Strachan’s work speaks to a number of other works in the exhibition, perhaps none as appropriately as the piece in closest proximity, Zimbabwean artist Dan Halter’s When the Bag Tears the Shoulder Gets a Rest (2011). Halter currently lives in South Africa, and draws his inspiration and materials from his current home as well as his birthplace of Zimbabwe. This piece is one of many works Halter constructed out of large checkered-patterned, woven plastic bags. Worn and tattered, the bags seem to hold a visceral history, a broken past that left them discarded and destroyed. The title is written in embroidered lettering on the bag’s front, blending in with the fabric’s gridded pattern. Drawing on his own background, and his own experience as a refugee fleeing civil war in the 1990s, Halter’s piece speaks of the same internal dissolution of identity and sense of belonging that Strachan examines. The bag is often used by refugees or people who have to “travel with a lot of luggage in a hurry”**. . He employs the language of craft and curio, examining issues in a fine art context, and using familiar objects and fabrics to bring attention to larger issues. His particular interest in materials that are ubiquitous to South Africa, and to Zimbabwe, reflects the frayed relationship he has to a place that has been devastated by civil war, and a home he can never return to. Like his own past of fleeing a war-torn country, the bag’s own fabric is a fragmented version of its former self. Many visitors have commented on the bag’s damage as a symbolism of the torn or broken spirits of those experiencing isolation and degradation as refugees. Others have noted that while the bag in Halter’s context comes from South Africa and Zimbabwe, the bags are seen all over the world. Many recognize them from their own neighbourhoods or everyday uses. This familiarity is a focal aspect in Halter’s work. Using common, intimate materials to discuss broader political issues, it brings the problem very close to home. What happened to this bag when it was taken from its home could just as easily happen here, it seems to say. Although the bags are mass produced, factory-made objects, their recognisability is undeniable.

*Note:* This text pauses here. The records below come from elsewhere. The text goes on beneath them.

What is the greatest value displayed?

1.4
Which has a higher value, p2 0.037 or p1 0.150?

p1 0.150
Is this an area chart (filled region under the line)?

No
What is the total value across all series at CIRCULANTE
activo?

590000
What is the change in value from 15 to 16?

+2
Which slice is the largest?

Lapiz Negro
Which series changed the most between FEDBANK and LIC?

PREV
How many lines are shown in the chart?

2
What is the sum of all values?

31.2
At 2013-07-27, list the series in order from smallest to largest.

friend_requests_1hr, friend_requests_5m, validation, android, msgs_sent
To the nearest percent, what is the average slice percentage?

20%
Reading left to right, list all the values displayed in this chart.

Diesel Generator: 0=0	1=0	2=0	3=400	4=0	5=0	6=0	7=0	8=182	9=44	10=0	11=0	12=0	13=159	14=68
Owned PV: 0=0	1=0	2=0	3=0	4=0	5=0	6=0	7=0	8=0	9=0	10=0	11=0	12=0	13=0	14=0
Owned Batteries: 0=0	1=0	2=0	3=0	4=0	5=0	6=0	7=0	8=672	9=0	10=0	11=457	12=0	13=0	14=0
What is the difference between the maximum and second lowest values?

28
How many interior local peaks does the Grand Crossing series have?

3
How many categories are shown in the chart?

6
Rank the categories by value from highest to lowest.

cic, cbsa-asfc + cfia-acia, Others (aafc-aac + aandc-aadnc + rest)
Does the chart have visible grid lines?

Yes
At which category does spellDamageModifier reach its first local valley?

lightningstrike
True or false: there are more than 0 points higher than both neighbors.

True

The feeling of being displaced is persistent throughout the exhibition. Each room brings up issues of racial discrimination, terror bombings, and the prejudice of language that doesn’t always tell the entire story. This disorientation appears to be an intentional consequence of exhibiting such a global diversity of artists together. As a viewer, your own perspectives are brought into question, as well as values and how cultural backgrounds and learned histories construct our existence in the world. With the works of Hank Willis Thomas, Brian Jungen, Kerry James Marshall, Mircea Cantor, Rashid Johnson, and the many others who question our place and our perceptions of the world, we are left feeling like there’s been a world of chaos we haven’t been seeing properly, if at all. We’re left discombobulated, dissected, and unbound from a sense of a cohesive world we thought we’d understood. Tavares Strachan and Dan Halter give us a glimpse into the fragility of human existence. Their stories echo through the exhibition, and resonate with many of the museum’s visitors. The Winter 2015/2016: Collected Works exhibition brings our own place in the world to the fore, and in doing so, allows for a change of perspective, a different vantage point from which to assess the chaos that surrounds us all.

* Viveros-Fauné, Christian. Interview with Tavares Strachan. Art Review. 2013. Web.
** Mansfield, Susan. “Art in the Bag”, September 28, 2010. The Scotsman.